Skip to content

Supervisor::terminate() removes repository entry before stopping processes, causing false orphan detection #1740

@JoshSalway

Description

@JoshSalway

Description

Supervisor::terminate() calls SupervisorRepository::forget() before terminating its worker processes. During the shutdown window, the still-running workers become invisible to ProcessInspector::monitoring() and can be incorrectly flagged as orphans by horizon:purge, which force-kills them — potentially interrupting jobs mid-execution.

The code (src/Supervisor.php)

public function terminate($status = 0)
{
    $this->working = false;

    // Repository entry removed HERE — workers are now invisible
    app(SupervisorRepository::class)->forget($this->name);

    // But processes are terminated AFTER
    $this->processPools->each(function ($pool) {
        $pool->processes()->each(function ($process) {
            $process->terminate();
        });
    });

    // Waits for graceful shutdown (can take minutes for long-running jobs)

→ QUESTIONS:
a - Rewrite the issue report starting with "Supervisor::terminate() calls SupervisorRepository::forget()" and going on through "terminate($status = 0)", swapping "mid-execution" for "partway through".
b - Answer these questions from the issue report, one per line:
(i) Which method does Supervisor::terminate() call before it terminates its worker processes?
(ii) In which file is the quoted code found?
(iii) What value does terminate() give $this->working?
c - Write what comes next in the issue report, picking up after its last line.
The listing after this point has nothing to do with the issue report.

→ DATA BLOCK:
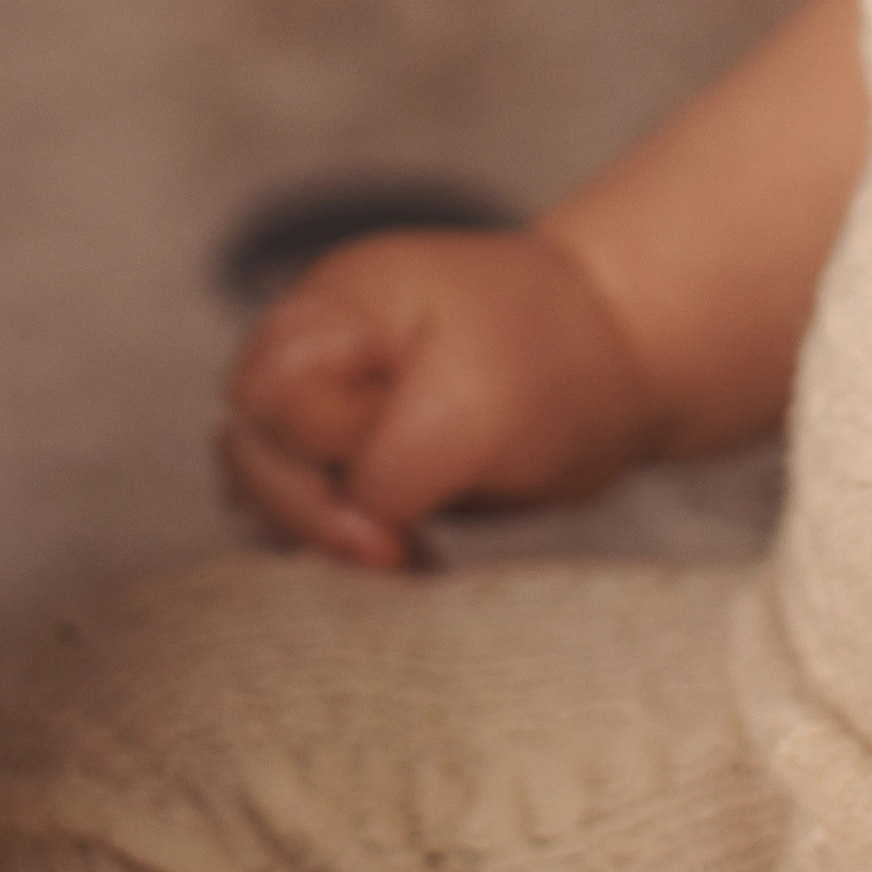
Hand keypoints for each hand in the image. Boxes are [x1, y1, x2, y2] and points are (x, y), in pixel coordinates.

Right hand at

→ TASK ANSWERS:
a -
Supervisor::terminate() calls SupervisorRepository::forget() before terminating its worker processes. During the shutdown window, the still-running workers become invisible to ProcessInspector::monitoring() and can be incorrectly flagged as orphans by horizon:purge, which force-kills them — potentially interrupting jobs partway through.

The code (src/Supervisor.php)

public function terminate($status = 0)

b -
(i) SupervisorRepository::forget()
(ii) src/Supervisor.php
(iii) false

c -
    if ($this->shouldWait()) {
        while ($this->processPools->map->runningProcesses()->collapse()->count()) {
            sleep(1);
        }
    }

    $this->exit($status);
}

The problem

  1. forget() removes the supervisor from Redis
  2. ProcessInspector::monitoring() builds the "known process" list from SupervisorRepository::all() — this supervisor's PID is now missing
  3. Worker processes are still running (not yet terminated, or terminating gracefully)
  4. horizon:purge calls ProcessInspector::orphaned() which computes current PIDs - known PIDs
  5. The still-running workers appear as orphans and get SIGTERM/SIGKILL

When shouldWait() is true (graceful shutdown), the window can be significant — workers processing long-running jobs could be waiting minutes to finish, during which they're flagged as orphans.

How this was found

During a codebase review examining the interaction between Supervisor::terminate(), ProcessInspector, and horizon:purge. The comment in the code says "mark this supervisor as terminating" but forget() doesn't mark it — it completely removes it.

Suggested fix

Move forget() to after processes have stopped:

public function terminate($status = 0)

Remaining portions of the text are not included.